___ DATA FOR PROCESSING ___

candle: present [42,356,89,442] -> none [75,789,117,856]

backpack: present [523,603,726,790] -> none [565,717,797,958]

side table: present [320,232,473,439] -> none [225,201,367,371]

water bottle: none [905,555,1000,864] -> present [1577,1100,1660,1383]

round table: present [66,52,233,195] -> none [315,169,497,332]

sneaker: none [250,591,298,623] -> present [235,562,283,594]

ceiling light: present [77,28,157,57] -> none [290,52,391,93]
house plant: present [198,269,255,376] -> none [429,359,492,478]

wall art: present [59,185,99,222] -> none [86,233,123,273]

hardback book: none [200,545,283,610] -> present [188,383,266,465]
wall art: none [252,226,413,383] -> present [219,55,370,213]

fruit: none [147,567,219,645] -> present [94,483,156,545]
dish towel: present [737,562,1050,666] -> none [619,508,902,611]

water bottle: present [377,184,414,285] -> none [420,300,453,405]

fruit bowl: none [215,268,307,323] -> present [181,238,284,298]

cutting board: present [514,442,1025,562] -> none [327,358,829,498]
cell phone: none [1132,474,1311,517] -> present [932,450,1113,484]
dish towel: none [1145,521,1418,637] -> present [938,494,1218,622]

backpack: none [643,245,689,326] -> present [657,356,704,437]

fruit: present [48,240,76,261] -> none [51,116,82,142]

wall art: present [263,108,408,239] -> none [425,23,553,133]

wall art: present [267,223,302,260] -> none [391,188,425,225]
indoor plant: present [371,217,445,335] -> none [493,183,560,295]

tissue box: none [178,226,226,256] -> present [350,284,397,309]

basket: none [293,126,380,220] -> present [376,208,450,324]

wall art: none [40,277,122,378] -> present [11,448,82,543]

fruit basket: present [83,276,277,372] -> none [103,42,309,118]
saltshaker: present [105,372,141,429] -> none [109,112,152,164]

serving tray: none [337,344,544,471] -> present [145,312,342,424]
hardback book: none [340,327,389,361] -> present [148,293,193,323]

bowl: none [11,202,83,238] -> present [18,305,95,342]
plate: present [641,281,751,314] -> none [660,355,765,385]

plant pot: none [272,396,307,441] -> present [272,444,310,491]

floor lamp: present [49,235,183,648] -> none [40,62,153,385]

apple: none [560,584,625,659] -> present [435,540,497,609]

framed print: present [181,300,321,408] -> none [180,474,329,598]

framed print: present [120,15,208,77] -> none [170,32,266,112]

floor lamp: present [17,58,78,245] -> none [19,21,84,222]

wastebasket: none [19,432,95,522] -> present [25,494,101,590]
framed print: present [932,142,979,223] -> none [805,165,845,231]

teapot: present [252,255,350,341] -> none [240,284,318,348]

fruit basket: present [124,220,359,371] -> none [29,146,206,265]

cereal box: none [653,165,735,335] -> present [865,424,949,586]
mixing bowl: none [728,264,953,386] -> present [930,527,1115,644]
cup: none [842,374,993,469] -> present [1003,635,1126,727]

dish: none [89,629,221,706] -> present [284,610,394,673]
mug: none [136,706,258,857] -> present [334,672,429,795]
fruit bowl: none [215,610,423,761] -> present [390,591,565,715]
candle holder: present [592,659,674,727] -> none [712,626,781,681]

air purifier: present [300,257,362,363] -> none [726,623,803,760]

___

> [JOB ITEM]:
Go through the material above, and wherever a line contains the string "wall", return it.

> [RESULT OF THE EXERCISE]:
wall art: present [59,185,99,222] -> none [86,233,123,273]
wall art: none [252,226,413,383] -> present [219,55,370,213]
wall art: present [263,108,408,239] -> none [425,23,553,133]
wall art: present [267,223,302,260] -> none [391,188,425,225]
wall art: none [40,277,122,378] -> present [11,448,82,543]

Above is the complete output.